Pose landmark coordinates:
──────────────────────────────

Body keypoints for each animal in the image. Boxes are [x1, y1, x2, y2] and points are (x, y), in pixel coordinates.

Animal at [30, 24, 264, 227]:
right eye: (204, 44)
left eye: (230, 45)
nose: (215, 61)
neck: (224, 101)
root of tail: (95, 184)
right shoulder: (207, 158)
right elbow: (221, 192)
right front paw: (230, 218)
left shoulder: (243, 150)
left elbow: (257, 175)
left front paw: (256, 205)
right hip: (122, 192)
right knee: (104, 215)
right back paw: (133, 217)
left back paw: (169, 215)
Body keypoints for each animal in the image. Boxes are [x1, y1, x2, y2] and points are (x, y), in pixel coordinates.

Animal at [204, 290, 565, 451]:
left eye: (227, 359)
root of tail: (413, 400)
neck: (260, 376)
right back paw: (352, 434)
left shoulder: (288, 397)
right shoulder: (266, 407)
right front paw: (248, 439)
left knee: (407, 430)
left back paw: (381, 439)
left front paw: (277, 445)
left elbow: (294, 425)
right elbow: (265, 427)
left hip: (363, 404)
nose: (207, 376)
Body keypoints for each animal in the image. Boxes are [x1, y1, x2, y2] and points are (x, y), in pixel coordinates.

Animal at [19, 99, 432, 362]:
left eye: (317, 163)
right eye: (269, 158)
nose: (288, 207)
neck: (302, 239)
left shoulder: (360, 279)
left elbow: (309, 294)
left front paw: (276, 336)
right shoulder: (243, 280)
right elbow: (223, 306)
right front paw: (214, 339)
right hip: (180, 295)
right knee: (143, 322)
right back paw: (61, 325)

──────────────────────────────

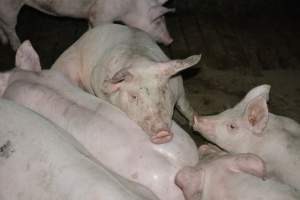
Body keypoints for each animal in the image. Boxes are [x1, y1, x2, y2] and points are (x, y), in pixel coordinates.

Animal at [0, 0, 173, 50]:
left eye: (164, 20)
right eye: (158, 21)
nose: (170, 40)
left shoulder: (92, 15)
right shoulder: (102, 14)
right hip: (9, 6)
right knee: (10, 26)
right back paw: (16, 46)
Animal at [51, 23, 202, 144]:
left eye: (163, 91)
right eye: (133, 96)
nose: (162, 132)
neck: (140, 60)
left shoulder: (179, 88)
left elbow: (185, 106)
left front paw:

──────────────────────────────

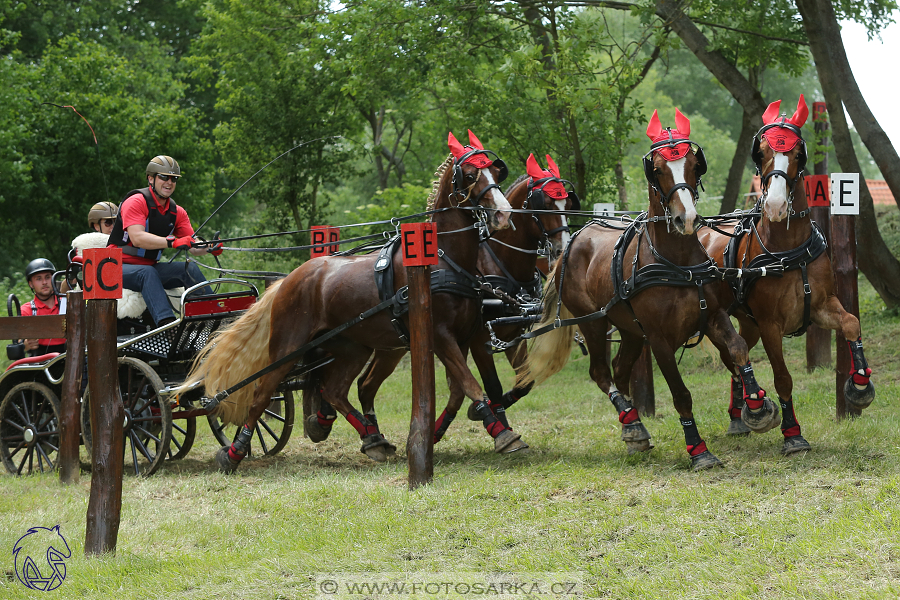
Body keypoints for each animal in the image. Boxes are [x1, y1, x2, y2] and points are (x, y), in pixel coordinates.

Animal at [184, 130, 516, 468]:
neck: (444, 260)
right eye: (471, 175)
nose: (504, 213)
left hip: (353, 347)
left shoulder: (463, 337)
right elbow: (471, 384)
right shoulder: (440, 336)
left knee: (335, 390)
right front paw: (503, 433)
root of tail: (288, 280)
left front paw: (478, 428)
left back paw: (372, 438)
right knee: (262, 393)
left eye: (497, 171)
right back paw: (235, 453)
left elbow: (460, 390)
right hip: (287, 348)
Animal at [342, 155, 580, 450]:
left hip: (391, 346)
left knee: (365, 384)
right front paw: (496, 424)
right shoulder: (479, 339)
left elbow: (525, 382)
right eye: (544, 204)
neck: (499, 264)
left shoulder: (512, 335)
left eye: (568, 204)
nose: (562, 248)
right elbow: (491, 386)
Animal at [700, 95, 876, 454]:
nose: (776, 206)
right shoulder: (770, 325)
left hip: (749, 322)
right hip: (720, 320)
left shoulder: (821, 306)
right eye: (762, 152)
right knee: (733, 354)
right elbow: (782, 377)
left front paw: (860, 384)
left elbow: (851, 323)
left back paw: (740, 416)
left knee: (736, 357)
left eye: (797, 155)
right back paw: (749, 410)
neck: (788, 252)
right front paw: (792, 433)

──────────────────────────────

## Required work
Starting with the line above that holds "left front paw: (256, 205)" and stopping with the line that holds "right back paw: (352, 434)", reproduce each line exactly, omitting all other lines.

## Expected answer
left front paw: (256, 205)
right hip: (122, 192)
right knee: (104, 215)
right back paw: (133, 217)
left back paw: (169, 215)
Body keypoints for each animal in the image. Boxes are [x1, y1, x2, y2] and points are (x, y), in pixel coordinates.

Animal at [204, 290, 565, 451]:
left eye: (227, 359)
root of tail: (413, 400)
neck: (260, 376)
right back paw: (352, 434)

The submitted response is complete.